DATA PROVIDED.
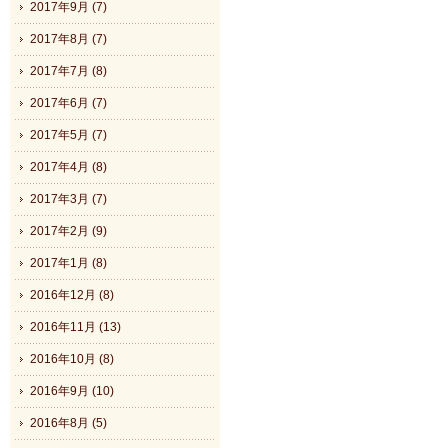
2017年9月 (7)
2017年8月 (7)
2017年7月 (8)
2017年6月 (7)
2017年5月 (7)
2017年4月 (8)
2017年3月 (7)
2017年2月 (9)
2017年1月 (8)
2016年12月 (8)
2016年11月 (13)
2016年10月 (8)
2016年9月 (10)
2016年8月 (5)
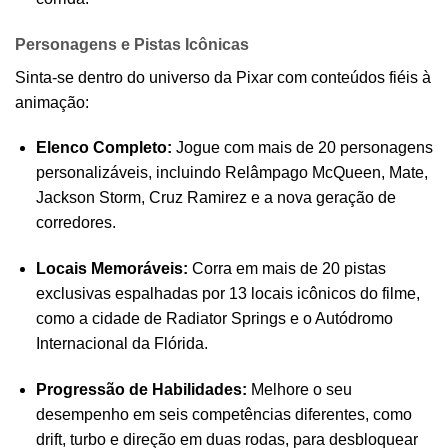
Personagens e Pistas Icônicas
Sinta-se dentro do universo da Pixar com conteúdos fiéis à
animação:
Elenco Completo:
Jogue com mais de 20 personagens
personalizáveis, incluindo Relâmpago McQueen, Mate,
Jackson Storm, Cruz Ramirez e a nova geração de
corredores.
Locais Memoráveis:
Corra em mais de 20 pistas
exclusivas espalhadas por 13 locais icônicos do filme,
como a cidade de Radiator Springs e o Autódromo
Internacional da Flórida.
Progressão de Habilidades:
Melhore o seu
desempenho em seis competências diferentes, como
drift, turbo e direção em duas rodas, para desbloquear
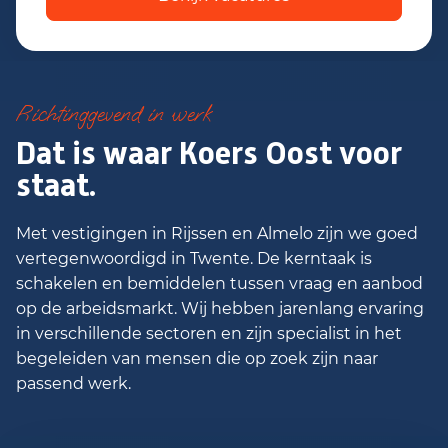
Richtinggevend in werk
Dat is waar Koers Oost voor
staat.
Met vestigingen in Rijssen en Almelo zijn we goed
vertegenwoordigd in Twente. De kerntaak is
schakelen en bemiddelen tussen vraag en aanbod
op de arbeidsmarkt. Wij hebben jarenlang ervaring
in verschillende sectoren en zijn specialist in het
begeleiden van mensen die op zoek zijn naar
passend werk.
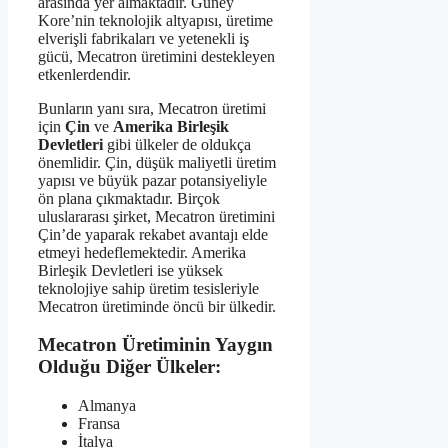
arasında yer almaktadır. Güney
Kore’nin teknolojik altyapısı, üretime
elverişli fabrikaları ve yetenekli iş
gücü, Mecatron üretimini destekleyen
etkenlerdendir.
Bunların yanı sıra, Mecatron üretimi
için
Çin
ve
Amerika Birleşik
Devletleri
gibi ülkeler de oldukça
önemlidir. Çin, düşük maliyetli üretim
yapısı ve büyük pazar potansiyeliyle
ön plana çıkmaktadır. Birçok
uluslararası şirket, Mecatron üretimini
Çin’de yaparak rekabet avantajı elde
etmeyi hedeflemektedir. Amerika
Birleşik Devletleri ise yüksek
teknolojiye sahip üretim tesisleriyle
Mecatron üretiminde öncü bir ülkedir.
Mecatron Üretiminin Yaygın
Olduğu Diğer Ülkeler:
Almanya
Fransa
İtalya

WORK INSTRUCTION.
The required answer is the line with "elverişli fabrikaları ve yetenekli iş" plus every line after it to the end of the entries above, transcribed exactly.

RESULT OF THE TASK.
elverişli fabrikaları ve yetenekli iş
gücü, Mecatron üretimini destekleyen
etkenlerdendir.
Bunların yanı sıra, Mecatron üretimi
için
Çin
ve
Amerika Birleşik
Devletleri
gibi ülkeler de oldukça
önemlidir. Çin, düşük maliyetli üretim
yapısı ve büyük pazar potansiyeliyle
ön plana çıkmaktadır. Birçok
uluslararası şirket, Mecatron üretimini
Çin’de yaparak rekabet avantajı elde
etmeyi hedeflemektedir. Amerika
Birleşik Devletleri ise yüksek
teknolojiye sahip üretim tesisleriyle
Mecatron üretiminde öncü bir ülkedir.
Mecatron Üretiminin Yaygın
Olduğu Diğer Ülkeler:
Almanya
Fransa
İtalya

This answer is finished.